The aim of Service Fabric is to solve the hard problems of building and running a service and utilize infrastructure resources efficiently, so that teams can solve business problems using a microservices approach.

Service Fabric provides two broad areas to help you build applications that use a microservices approach:

  • A platform that provides system services to deploy, upgrade, detect, and restart failed services, discover service location, manage state, and monitor health. These system services in effect enable many of the characteristics of microservices previously described.
  • Programming APIs, or frameworks, to help you build applications as microservices: reliable actors and reliable services. Of course, you can choose any code to build your microservice. But these APIs make the job more straightforward, and they integrate with the platform at a deeper level. This way, for example, you can get health and diagnostics information, or you can take advantage of built-in high availability.

Service Fabric is agnostic on how you build your service, and you can use any technology.However, it does provide built-in programming APIs that make it easier to build microservices.

Are microservices right for my application?

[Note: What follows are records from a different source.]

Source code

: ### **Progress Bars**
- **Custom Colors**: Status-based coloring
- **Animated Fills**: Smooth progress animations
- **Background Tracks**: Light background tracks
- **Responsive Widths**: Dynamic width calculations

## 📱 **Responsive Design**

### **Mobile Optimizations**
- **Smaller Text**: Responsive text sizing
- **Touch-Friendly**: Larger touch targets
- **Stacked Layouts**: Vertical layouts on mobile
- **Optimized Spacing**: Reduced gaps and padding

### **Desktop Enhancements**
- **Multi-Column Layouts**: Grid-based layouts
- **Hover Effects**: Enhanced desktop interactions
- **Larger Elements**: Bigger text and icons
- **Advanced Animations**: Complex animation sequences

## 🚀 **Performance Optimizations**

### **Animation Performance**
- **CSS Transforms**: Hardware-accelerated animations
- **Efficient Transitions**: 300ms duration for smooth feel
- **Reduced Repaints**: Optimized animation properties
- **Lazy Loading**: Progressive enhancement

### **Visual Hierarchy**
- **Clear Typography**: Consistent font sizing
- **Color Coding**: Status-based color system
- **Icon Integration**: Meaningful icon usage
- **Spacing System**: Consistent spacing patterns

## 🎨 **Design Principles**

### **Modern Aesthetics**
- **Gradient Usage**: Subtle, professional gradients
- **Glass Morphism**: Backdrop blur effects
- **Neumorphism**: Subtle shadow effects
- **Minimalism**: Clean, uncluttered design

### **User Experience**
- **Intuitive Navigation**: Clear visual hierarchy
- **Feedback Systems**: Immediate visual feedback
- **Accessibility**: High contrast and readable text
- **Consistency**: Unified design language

Maybe. What we experienced was that as more and more teams in Microsoft began to build for the cloud for business reasons, many of them realized the benefits of taking a microservice-like approach. Bing, for example, has been developing microservices in search for years. For other teams, the microservices approach was new. Teams found that there were hard problems to solve outside of their core areas of strength. This is why Service Fabric gained traction as the technology of choice for building services.

The objective of Service Fabric is to reduce the complexities of building applications with a microservice approach, so that you do not have to go through as many costly redesigns. Start small, scale when needed, deprecate services, add new ones, and evolve with customer usage is the approach. We also know that there are many other problems yet to be solved to make microservices more approachable for most developers. Containers and the actor programming model are examples of small steps in that direction, and we are sure that more innovations will emerge to make this easier.